_Records to use_
※ ※ ※

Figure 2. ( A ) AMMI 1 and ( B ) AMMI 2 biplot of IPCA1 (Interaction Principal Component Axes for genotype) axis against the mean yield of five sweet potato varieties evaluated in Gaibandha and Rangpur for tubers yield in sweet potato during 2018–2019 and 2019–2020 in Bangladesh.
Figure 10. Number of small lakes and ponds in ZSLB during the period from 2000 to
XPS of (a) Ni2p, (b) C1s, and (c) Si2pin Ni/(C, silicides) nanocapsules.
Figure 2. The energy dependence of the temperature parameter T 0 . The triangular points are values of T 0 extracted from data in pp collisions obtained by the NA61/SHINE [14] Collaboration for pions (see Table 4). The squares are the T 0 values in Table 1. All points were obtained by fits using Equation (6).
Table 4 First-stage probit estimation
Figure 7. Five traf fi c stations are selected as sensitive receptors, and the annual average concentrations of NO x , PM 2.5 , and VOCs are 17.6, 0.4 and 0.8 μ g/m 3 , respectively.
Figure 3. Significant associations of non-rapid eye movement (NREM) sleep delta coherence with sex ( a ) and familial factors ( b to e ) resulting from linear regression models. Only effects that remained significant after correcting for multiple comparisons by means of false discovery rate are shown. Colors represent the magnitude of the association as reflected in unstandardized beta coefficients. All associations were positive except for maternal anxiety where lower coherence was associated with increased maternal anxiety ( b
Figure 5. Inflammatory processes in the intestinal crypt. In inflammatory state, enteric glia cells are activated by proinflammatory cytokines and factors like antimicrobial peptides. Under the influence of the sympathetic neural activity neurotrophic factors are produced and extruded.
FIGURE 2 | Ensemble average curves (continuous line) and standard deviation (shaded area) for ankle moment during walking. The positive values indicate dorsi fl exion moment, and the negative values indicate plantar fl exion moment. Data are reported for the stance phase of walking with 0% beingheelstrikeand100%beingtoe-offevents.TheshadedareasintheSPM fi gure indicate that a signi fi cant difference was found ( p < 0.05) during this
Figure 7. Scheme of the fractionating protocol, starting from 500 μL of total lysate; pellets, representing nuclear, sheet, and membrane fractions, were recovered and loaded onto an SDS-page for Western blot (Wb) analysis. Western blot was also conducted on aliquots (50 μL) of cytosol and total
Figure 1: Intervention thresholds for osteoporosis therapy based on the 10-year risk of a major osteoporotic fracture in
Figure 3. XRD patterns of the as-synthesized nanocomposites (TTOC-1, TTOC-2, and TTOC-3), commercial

※ ※ ※

_Task prompt_
Your answer must be the lines above, unchanged, from the first one through the line that holds "XPS of (a) Ni2p, (b)", inclusive, and no others.

_Answer to this task_
Figure 2. ( A ) AMMI 1 and ( B ) AMMI 2 biplot of IPCA1 (Interaction Principal Component Axes for genotype) axis against the mean yield of five sweet potato varieties evaluated in Gaibandha and Rangpur for tubers yield in sweet potato during 2018–2019 and 2019–2020 in Bangladesh.
Figure 10. Number of small lakes and ponds in ZSLB during the period from 2000 to
XPS of (a) Ni2p, (b) C1s, and (c) Si2pin Ni/(C, silicides) nanocapsules.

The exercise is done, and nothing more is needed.